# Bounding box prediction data
--------------------------------
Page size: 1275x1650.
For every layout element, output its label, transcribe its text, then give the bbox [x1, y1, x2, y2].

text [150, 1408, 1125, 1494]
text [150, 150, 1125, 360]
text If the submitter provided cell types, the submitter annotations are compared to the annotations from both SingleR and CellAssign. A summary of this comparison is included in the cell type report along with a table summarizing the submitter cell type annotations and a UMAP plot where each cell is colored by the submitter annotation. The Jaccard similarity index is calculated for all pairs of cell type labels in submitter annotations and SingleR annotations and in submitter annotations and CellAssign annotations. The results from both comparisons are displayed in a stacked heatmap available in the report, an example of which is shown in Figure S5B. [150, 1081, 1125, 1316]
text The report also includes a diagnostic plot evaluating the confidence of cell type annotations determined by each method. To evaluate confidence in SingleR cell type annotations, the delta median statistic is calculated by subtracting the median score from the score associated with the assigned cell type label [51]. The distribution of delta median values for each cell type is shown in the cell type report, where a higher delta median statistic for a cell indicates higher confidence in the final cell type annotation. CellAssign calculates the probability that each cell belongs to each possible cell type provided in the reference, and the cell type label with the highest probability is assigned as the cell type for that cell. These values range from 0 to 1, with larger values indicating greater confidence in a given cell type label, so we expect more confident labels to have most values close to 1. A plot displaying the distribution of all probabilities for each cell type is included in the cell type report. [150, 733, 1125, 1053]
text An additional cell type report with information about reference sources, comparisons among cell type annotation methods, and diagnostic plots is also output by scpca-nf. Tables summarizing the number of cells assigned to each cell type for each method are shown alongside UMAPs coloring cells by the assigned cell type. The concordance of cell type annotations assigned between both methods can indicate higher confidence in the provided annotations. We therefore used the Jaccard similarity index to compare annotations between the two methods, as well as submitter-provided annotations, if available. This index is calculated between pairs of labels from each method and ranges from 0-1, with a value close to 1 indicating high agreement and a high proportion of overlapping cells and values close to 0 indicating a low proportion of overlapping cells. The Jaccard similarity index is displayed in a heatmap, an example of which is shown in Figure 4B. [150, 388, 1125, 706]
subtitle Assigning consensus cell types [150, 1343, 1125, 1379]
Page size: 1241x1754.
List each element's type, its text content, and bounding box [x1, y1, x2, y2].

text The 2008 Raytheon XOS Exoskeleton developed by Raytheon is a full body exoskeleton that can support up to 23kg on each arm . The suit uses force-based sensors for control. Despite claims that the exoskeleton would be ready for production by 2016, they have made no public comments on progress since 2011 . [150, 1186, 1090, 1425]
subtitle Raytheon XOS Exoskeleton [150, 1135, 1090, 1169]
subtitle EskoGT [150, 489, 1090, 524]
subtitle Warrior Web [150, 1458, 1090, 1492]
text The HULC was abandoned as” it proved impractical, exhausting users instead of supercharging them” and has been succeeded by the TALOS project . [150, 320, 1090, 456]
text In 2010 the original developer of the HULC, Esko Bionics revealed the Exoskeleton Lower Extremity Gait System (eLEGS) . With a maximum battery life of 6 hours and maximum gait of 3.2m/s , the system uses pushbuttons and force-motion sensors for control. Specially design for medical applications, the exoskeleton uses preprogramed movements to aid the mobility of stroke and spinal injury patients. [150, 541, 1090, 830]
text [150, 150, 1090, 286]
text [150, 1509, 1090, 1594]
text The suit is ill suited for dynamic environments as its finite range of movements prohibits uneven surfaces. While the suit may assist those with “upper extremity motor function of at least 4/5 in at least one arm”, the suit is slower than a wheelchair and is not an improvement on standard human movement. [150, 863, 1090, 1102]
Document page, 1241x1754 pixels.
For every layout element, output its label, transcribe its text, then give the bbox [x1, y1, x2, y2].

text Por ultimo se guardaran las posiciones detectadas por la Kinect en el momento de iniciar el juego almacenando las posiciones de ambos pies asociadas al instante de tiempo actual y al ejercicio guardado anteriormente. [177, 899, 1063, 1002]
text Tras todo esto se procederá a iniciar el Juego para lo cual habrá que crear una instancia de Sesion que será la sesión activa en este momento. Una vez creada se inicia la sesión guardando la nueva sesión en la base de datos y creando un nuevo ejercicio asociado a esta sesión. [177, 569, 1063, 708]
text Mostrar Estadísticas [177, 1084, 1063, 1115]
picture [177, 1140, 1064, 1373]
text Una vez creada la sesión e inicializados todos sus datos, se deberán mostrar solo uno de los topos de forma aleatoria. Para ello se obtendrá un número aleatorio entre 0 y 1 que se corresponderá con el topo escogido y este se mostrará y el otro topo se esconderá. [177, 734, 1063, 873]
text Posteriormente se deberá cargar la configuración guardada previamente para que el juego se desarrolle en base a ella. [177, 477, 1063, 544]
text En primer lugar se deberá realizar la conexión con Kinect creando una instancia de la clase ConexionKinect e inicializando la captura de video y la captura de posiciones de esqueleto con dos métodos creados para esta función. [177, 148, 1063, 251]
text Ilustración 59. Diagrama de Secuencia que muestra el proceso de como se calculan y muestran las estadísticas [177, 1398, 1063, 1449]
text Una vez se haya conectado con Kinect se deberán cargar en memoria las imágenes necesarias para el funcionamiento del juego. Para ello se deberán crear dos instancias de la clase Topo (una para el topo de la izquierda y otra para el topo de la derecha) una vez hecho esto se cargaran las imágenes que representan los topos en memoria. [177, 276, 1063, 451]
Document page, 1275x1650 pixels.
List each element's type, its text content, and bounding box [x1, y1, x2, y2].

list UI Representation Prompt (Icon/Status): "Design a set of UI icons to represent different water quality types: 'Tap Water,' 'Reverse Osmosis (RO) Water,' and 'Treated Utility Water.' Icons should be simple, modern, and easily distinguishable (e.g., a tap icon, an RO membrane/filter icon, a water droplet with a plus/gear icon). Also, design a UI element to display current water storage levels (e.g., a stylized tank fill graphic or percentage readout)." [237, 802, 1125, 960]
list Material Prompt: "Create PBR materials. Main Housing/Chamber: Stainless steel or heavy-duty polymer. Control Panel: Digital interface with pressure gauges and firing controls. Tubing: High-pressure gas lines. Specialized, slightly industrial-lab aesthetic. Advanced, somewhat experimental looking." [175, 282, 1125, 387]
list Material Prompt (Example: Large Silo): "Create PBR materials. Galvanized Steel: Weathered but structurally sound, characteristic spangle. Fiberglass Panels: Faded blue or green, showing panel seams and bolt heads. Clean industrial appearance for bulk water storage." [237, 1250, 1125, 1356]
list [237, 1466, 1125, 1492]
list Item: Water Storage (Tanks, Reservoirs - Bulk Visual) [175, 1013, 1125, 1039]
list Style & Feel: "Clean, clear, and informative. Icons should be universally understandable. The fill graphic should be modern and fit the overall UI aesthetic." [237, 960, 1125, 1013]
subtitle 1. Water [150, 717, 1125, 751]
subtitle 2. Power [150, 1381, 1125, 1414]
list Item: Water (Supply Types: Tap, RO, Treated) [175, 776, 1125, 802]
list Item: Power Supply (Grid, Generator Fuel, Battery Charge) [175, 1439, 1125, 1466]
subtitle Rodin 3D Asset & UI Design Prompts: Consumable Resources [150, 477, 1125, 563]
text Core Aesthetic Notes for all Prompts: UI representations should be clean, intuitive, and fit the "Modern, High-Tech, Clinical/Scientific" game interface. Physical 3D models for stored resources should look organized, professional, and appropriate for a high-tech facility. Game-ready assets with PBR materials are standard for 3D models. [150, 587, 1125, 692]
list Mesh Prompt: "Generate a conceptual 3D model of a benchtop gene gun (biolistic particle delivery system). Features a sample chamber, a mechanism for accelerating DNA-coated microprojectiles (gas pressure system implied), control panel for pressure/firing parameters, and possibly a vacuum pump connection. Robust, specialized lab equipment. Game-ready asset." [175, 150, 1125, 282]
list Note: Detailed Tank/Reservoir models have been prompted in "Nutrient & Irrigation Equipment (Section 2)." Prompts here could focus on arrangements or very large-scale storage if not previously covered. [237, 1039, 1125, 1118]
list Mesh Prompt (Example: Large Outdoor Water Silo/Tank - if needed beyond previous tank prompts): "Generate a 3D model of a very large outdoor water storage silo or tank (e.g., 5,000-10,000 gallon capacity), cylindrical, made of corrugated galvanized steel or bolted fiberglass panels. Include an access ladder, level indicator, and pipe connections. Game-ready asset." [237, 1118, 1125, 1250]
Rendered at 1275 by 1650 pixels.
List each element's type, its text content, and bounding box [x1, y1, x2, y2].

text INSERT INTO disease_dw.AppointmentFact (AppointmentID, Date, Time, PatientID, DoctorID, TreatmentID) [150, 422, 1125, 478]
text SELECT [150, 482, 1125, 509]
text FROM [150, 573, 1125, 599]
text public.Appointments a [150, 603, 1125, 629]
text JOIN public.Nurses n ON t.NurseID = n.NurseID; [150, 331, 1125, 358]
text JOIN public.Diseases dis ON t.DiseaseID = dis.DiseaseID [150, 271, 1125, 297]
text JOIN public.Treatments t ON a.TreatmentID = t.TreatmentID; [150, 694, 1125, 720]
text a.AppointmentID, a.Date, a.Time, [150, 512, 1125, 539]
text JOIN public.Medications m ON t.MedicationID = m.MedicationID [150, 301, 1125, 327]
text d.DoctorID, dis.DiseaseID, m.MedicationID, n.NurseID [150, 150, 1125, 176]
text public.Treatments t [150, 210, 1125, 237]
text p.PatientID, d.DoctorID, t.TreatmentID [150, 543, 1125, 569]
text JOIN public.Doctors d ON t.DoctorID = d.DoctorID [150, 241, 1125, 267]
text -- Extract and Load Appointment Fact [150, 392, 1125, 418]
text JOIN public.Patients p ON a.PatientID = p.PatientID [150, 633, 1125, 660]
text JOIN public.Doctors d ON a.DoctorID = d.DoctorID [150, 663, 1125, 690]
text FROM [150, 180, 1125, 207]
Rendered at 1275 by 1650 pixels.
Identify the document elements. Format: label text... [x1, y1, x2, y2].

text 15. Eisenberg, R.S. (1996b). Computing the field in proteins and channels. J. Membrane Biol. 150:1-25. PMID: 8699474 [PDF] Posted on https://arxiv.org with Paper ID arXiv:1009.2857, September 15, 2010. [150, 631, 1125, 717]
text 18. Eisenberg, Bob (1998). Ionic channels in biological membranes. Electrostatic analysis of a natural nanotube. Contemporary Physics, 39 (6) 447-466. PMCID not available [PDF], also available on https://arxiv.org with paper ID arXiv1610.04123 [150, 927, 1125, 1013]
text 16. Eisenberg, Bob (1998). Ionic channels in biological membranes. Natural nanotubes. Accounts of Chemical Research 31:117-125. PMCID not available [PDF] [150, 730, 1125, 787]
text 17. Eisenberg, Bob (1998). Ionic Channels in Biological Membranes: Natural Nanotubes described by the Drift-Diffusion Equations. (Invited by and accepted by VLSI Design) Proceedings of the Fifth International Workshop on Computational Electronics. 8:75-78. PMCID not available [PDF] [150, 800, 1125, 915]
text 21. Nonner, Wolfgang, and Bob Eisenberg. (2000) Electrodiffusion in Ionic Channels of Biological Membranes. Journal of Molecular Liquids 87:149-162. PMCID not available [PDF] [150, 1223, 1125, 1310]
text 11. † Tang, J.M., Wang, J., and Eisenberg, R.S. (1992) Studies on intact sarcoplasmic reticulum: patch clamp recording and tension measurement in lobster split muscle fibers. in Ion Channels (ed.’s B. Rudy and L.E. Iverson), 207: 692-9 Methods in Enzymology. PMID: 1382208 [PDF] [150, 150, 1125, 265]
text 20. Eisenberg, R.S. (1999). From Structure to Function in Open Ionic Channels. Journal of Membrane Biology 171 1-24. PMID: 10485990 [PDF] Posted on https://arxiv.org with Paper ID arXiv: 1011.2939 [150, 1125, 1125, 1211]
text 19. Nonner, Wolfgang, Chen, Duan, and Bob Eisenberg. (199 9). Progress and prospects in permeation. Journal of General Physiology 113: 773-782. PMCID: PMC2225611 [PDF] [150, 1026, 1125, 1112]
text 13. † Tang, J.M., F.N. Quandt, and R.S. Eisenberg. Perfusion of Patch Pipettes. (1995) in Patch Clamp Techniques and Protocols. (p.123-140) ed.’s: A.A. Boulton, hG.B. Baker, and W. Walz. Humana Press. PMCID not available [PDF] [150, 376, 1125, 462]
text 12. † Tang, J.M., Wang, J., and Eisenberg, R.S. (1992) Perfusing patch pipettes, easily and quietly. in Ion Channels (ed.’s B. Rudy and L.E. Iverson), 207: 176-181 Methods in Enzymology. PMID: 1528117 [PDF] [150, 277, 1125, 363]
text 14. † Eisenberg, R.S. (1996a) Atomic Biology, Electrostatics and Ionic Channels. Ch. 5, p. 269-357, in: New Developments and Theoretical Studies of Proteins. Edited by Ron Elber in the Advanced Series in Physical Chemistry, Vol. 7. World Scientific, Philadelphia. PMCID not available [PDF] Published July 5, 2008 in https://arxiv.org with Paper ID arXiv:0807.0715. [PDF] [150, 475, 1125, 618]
--------------------------------
# Required action
Starting at the line that contains "text [150, 150, 1090, 286]" and stopping after the line that contains "Document page, 1241x1754 pixels.", write out every line exactly as it appears above, and no other line.

# Written answer
text [150, 150, 1090, 286]
text [150, 1509, 1090, 1594]
text The suit is ill suited for dynamic environments as its finite range of movements prohibits uneven surfaces. While the suit may assist those with “upper extremity motor function of at least 4/5 in at least one arm”, the suit is slower than a wheelchair and is not an improvement on standard human movement. [150, 863, 1090, 1102]
Document page, 1241x1754 pixels.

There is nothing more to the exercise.